Project One: 311 Data

  • Research question: What is the most common Illegal Parking complaint made to the NYC 311 Service and where do they occur?
  • Your audience: Beyond the curiosity this visualization may fulfill for the NYC residents, there is not much utility I can think of for the average citizen. But on the other hand, it would be very useful for law enforcement and policy making individuals. Given that this analysis exposes where certain types of illegal parking occur across the City, public authorities could redistribute their personnel focusing more heavily on to those areas. This information could also help apply some type of Six Sigma management approach. This in turn shows where there is more need for parking spaces so that city authorities can consider providing it, which could be an important way of reducing violations and improving the life of the residents.
  • The data you will use to address your question: I will use the NYC 311 Open Data Service Request dataset, focusing on the Illegal Parking reports closed between Sept 7th, 2018 and Oct 2nd, 2020.

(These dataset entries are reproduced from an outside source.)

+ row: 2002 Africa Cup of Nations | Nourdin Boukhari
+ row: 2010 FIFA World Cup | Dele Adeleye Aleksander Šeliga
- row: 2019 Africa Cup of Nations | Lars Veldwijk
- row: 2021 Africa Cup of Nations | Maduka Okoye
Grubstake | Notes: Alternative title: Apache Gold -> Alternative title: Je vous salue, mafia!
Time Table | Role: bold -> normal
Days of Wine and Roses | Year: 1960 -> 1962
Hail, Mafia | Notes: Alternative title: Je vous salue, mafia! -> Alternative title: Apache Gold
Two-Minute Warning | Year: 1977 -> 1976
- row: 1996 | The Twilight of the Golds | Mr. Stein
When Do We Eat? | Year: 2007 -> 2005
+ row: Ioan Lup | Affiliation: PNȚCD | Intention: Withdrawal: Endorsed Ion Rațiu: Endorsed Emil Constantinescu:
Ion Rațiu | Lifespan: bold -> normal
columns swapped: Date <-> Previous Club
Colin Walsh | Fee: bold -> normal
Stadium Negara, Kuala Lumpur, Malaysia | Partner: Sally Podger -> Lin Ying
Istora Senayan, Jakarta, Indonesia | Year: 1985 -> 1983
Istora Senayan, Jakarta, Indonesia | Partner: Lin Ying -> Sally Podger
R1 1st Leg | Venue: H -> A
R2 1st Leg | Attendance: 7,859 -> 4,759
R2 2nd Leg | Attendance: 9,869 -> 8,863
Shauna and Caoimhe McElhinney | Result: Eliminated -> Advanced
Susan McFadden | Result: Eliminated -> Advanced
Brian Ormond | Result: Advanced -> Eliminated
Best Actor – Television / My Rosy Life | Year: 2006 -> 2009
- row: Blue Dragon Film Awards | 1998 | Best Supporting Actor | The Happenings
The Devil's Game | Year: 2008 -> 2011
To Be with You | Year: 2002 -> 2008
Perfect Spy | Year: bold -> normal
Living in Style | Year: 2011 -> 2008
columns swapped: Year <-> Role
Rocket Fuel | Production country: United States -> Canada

  • A written Description of your visualization: As the audience can see, this visualization seeks to break apart as much as possible the data available regarding Illegal Parking Complaints to the NYC 311 Service starting on September 7th, 2020 through October this year (2020). We can see from the line chart that there is an interesting drop on the Illegal Parking Complaints around April 2020 coinciding with the start of the pandemic crisis. It is also noteworthy that Brooklyn’s complaints surpass Manhattan and Staten Island’s combined as seen on the bar chart on the upper left corner. Blocked hydrants and Parking Sign violations are the most frequent. The first interactive map allows to see where the incidents occurred precisely, providing information on borough, city, and exact address, while the map on the right shows the location density of the incidents differentiating the type of complaints by color. This range of information would hopefully allow the viewer a wholistic look at Illegal Parking around New York City.
  • An explanation of the data and design decisions you made: When referring to illegal parking complaints, I thought that location was of great importance, that led me to choose a map to start analyzing the data, but then it became clear that one map would not allow me to show clearly all the findings without looking too dense and unclear. I wanted to show location but also type of violations density, so I decided to go for two maps. Then timing came into the mix, as any other Economist would naturally come to conclude, duh. When are these complaints being made? Since there is no place timing in a map, the line char came to be. This gave rise to the interesting and unexpected finding of the complaint number decline corresponding with the pandemic panic in April. I thought it definitely had to be included in the visualization. Finally, though the maps where useful showing density, they were not definitive in terms of demonstrating quantity of complaints per borough or type of complaint, so the bar charts became most effective and earned their place in the visualization. One thing that I found useful is to be consistent with the color selection of the different components of a visualization, which allows to use only one color legend for more than one visualization at a time, saving a lot of space in the process of creating a dashboard. So, my color legend on the map on the right also describes the colors of the bar chart below; or even better, my bar chart on the upper left corner serves simultaneously as a color legend for the map!
  • Next steps. Maybe I would try to find ways to reduce the number of visualizations required to express all of the relevant data, or maybe keep working on the structure of the layout to make it even more efficient by focusing on every aspect to see if there are opportunities to apply clever ways to make even more room for the maps or other tools.